Vom Atheisten zum Christen

Manfred war etwa 30 Jahre überzeugter Atheist. Für ihn war Religion nur ein Betäubungsmittel, um Menschen ruhig zu stellen. Er diskutierte sehr oft, gerne und zum Teil sehr aggressiv darüber. Und er hatte viele gute Gegenargumente.

Wovon seine Frau Annette überzeugt war, glaubte er nicht. Es gab Spannungen in der Ehe. Existenzangst auf der einen und Gottvertrauen auf der anderen Seite ließen die Ehepartner immer weiter voneinander wegrücken.

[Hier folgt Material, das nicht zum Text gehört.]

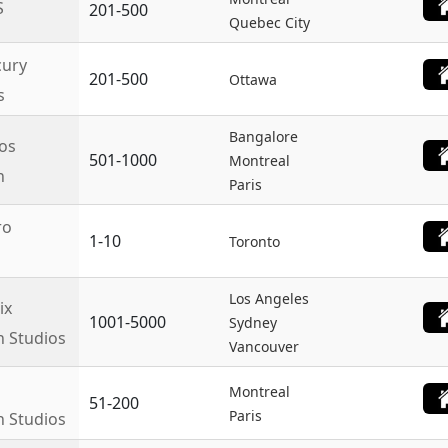
S
201-500
Quebec City
ury
201-500
Ottawa
s
Bangalore
os
501-1000
Montreal
n
Paris
ro
1-10
Toronto
Los Angeles
ix
1001-5000
Sydney
n Studios
Vancouver
Montreal
51-200
Paris
n Studios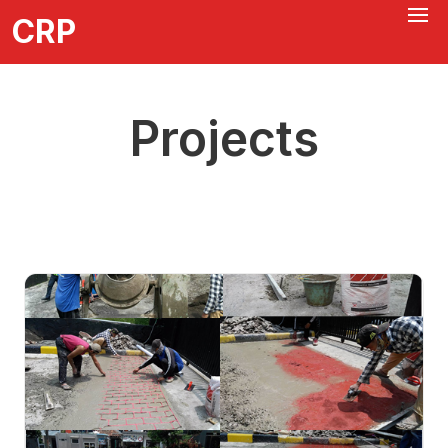
CRP
Projects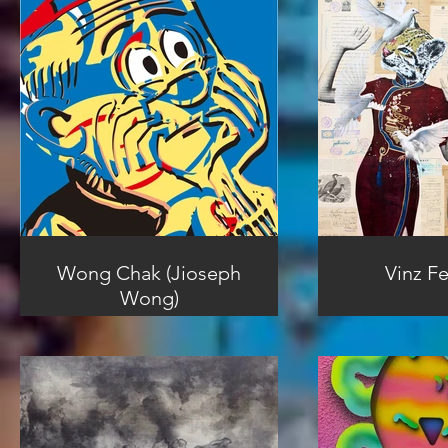
Wong Chak (Jioseph
Vinz Fe
Wong)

Er erzählt selbst:

Eine Sekte?

Als ich Annette kennen und lieben lernte, gab es von Anfang an eine Disharmonie: Sie glaubte an Gott. Aber sie lebte ihren Glauben nicht offensiv, so konnte ich gut damit leben. Für mich sehr plötzlich lebte dann Annette ihren Glauben intensiver: Sie ging in eine „Gemeinde“. Für mich brach eine Welt zusammen. Ich hatte das Gefühl, meine Familie würde mir entfremdet[1]. Annette und die Kinder wurden immer stärker von der „Sekte“ angezogen, bis sie schließlich sogar mitarbeiten wollte.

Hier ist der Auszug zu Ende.